PEOPLE Associates (Former)
Indian Institute of Science, Bengaluru

Research Interests:
Research publications (published during April 2010 - October 2011) where affiliation of the Centre is shown or is acknowledged.

  1. Direct numerical simulations of statistically steady, homogeneous, isotropic fluid turbulence with polymer additives - P. Perlekar, D. Mitra, and R. Pandit,  Phys. Rev. E, 82, 066313 (2010), (also available at http://arxiv.org/abs/1008.0051)
  2. Systematics of the magnetic-Prandtl-number dependence of homogeneous, isotropic magnetohydrodynamic turbulence - G. Sahoo, P. Perlekar and R. Pandit, New J. Phys. 13,0130363 (2011); doi:10.1088/1367-2630/13/1/013036.
  3. The Persistence Problem in Two-Dimensional Fluid Turbulence - P. Perlekar, S. S. Ray, D. Mitra, and R. Pandit, Phys. Rev. Lett. 106, 054501 (2011), (also available at http://arxiv.org/abs/1009.1494)
  4. Scroll-wave dynamics in human cardiac tissue: lesson from a mathematical model with inhomogeneties and fiber architecture- R. Majumder, A. R. Nayak, and R. Pandit, PLoS ONE,6(4): e18052. doi:10.1371/journal.pone.0018052.
  5. An Overview of Spiral- and Scroll-Wave Dynamics In Mathematical Models for Cardiac Tissue - R. Majumder, A. R. Nayak, and R. Pandit, invited book chapter, in O.N. Tripathi, U. Ravens, and M.C. Sanguinetti (eds.), Heart Rate and Rhythm, DOI 10.1007/978-3-642-17575-6 14, (Springer-Verlag, Berlin, Heidelberg 2011) Chapter 14, pp 269-282.
  6. Dynamic Multiscaling in Two-dimensional Fluid Turbulence- S.S. Ray, D. Mitra, P. Perlekar, and R. Pandit, accepted for publication in Phys. Rev. Lett. (2011); available at http://arxiv.org/abs/1105.5160.

Recent Awards:
 

  1. Utrecht-Asia Visiting Professorship, July 2010.
  2. Distinguished Alumini  Award, IIT Delhi, August 2010.
  3. UGC-BSR one-time research grant (given to science-department faculty members, who have supervised the theses of many PhD students) - December 2010.

A short paragraph on research highlights (April 2010 - November 2011)
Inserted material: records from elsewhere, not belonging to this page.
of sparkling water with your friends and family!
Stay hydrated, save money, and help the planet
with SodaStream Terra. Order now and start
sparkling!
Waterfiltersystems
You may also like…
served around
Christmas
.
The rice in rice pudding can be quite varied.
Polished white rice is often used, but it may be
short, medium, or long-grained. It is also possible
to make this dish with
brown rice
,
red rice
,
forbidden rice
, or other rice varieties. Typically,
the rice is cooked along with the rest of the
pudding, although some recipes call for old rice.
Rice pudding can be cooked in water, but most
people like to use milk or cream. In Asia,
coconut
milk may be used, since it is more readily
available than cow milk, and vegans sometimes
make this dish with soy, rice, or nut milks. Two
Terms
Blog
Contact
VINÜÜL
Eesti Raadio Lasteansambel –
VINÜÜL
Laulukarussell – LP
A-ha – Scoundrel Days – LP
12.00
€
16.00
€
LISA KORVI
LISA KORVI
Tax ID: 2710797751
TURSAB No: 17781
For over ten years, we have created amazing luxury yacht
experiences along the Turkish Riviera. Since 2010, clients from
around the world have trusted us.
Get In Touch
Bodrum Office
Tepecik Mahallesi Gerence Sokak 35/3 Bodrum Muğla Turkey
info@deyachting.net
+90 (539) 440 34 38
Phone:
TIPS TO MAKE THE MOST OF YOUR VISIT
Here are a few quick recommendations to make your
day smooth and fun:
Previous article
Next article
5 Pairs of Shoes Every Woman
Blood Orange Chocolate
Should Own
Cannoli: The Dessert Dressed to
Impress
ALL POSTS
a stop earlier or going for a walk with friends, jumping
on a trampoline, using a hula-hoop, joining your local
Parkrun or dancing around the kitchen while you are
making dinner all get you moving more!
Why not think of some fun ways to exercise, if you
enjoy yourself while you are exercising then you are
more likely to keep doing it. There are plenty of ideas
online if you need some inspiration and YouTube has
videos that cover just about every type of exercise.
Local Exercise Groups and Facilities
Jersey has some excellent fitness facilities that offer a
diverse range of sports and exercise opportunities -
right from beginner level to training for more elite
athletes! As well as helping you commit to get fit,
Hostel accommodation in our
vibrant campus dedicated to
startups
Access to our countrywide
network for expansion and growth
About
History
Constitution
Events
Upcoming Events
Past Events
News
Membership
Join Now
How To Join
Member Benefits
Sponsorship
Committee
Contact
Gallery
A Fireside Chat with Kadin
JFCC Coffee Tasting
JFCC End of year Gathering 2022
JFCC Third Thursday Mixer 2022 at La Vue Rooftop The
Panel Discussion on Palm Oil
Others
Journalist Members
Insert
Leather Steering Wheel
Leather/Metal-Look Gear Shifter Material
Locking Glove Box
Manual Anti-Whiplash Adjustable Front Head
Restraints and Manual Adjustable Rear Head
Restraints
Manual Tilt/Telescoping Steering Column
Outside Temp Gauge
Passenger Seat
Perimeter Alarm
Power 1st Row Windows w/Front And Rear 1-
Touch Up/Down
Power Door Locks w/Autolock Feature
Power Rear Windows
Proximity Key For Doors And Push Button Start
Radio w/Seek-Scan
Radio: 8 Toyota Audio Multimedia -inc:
The work in my group has systematized the studies of five classes of problems in the area of turbulence, namely, (I) the dynamic multiscaling of time-dependent structure functions in fluid and passive-scalar turbulence, (II) dissipation reduction by polymer additives in fluid turbulence, (III) the statistical properties of turbulence in two-dimensional fluid films, (IV) the effects of hyperviscosity in hydrodynamical equations, (V) the magnetic-Prandtl-number depedence of the dynamo boundary and the statistical properties of magnetohydrodynamic (MHD) turbulence, and
(VI) the persistence problem in turbulence. Furthermore, we have studied spiral- and scroll-wave dynamics in a variety of  mathematical models for cardiac tissue ranging from simple, two-variable models, which account for the transmembrane potential V and a slow, recovery variable, to state-of-the-art models, which include V and several ionic currents, gating variables for the associated voltage-gated ion channels, ion pumps, and ion exchangers.

A short paragraph on research plans for the coming year

Over the next year we will extend our studies of turbulence to (a) the persistence problem for three-dimensional fluid turbulence, (b) real-space manifestations of bottlenecks in energy-spectra bottlenecks in turbulent flows, (c) fluid turbulence with polymer additives in two dimensions. We will extend our studies of mathematical models of cardiac tissue to anatomically realistic simulation domains. We will also study phases and transitions in Bose-Hubbard and extended-Bose-Hubbard models by using the entanglement entropy and an inhomogeneous mean-field theory.